El eterno debate sobre la inmutabilidad
Bitcoin fue diseñado bajo el principio de que las transacciones son finales e irrevocables. Es precisamente esta característica la que muchos consideran la cualidad más importante de la red, y lo que la distingue del sistema financiero tradicional. Los críticos de la propuesta de Karpelès temen que un cambio de protocolo, por muy justificado que parezca, abra la puerta a futuras reclamaciones tras otros hackeos.
Existe un paralelo histórico que surge constantemente en estas discusiones: Ethereum optó en 2016 por realizar una bifurcación dura después del hackeo de DAO para revertir fondos robados. La decisión dividió a la comunidad y resultó en dos cadenas separadas: Ethereum y Ethereum Classic. La comunidad Bitcoin ha sostenido consistentemente que la red no debe hacer lo mismo.
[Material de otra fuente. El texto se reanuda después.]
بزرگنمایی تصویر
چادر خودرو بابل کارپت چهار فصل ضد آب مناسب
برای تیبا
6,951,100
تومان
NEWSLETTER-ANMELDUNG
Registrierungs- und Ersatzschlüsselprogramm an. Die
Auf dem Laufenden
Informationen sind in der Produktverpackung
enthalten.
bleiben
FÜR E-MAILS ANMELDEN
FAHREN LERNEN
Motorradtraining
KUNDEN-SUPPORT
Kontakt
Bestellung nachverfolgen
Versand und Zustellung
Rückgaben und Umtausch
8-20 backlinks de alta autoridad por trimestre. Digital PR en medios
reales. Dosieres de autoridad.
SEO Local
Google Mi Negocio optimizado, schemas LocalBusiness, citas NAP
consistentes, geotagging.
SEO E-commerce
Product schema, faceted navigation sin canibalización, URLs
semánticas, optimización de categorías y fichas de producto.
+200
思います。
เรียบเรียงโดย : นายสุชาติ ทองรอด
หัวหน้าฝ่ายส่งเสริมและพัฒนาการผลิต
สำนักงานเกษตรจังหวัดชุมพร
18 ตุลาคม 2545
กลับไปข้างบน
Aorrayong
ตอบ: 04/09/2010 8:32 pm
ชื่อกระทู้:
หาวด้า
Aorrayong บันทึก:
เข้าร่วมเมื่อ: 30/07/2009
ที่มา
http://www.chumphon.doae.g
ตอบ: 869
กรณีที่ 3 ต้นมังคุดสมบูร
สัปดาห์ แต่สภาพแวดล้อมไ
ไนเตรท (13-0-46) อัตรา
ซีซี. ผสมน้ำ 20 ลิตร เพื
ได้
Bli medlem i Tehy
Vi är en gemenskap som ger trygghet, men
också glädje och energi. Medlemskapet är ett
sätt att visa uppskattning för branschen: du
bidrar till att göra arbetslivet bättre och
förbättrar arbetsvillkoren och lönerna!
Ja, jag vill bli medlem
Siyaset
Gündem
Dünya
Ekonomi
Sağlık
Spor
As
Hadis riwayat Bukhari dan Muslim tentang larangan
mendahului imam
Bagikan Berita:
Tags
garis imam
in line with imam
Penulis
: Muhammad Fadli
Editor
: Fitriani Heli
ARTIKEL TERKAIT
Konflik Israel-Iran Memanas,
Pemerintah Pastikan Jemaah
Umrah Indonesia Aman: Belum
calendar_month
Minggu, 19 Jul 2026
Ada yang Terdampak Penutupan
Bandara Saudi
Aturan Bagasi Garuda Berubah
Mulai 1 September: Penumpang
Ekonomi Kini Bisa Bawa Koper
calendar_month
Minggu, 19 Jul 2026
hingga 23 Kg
Los partidarios de la propuesta de Karpelès, incluidos algunos acreedores de Mt. Gox que han esperado una resolución durante más de una década, argumentan por su parte que se trata de corregir una injusticia histórica, no de cambiar los términos de transacciones legítimas.
¿Qué sigue?
A partir del 28 de febrero de 2026, la propuesta ha sido formalmente rechazada, y no hay señales de que se vuelva a presentar en su forma actual. El administrador de Mt. Gox continúa el proceso de desembolso con los aproximadamente 200.000 BTC que ya están bajo administración legal. Los 79.956 BTC del hackeo de 2011 parecen permanecer en el limbo, técnicamente visibles en la cadena, pero inaccesibles.
El caso ilustra que, incluso con 15 años de desarrollo tecnológico y una situación de mercado récord, los debates más fundamentales de Bitcoin siguen siendo tan controvertidos como siempre.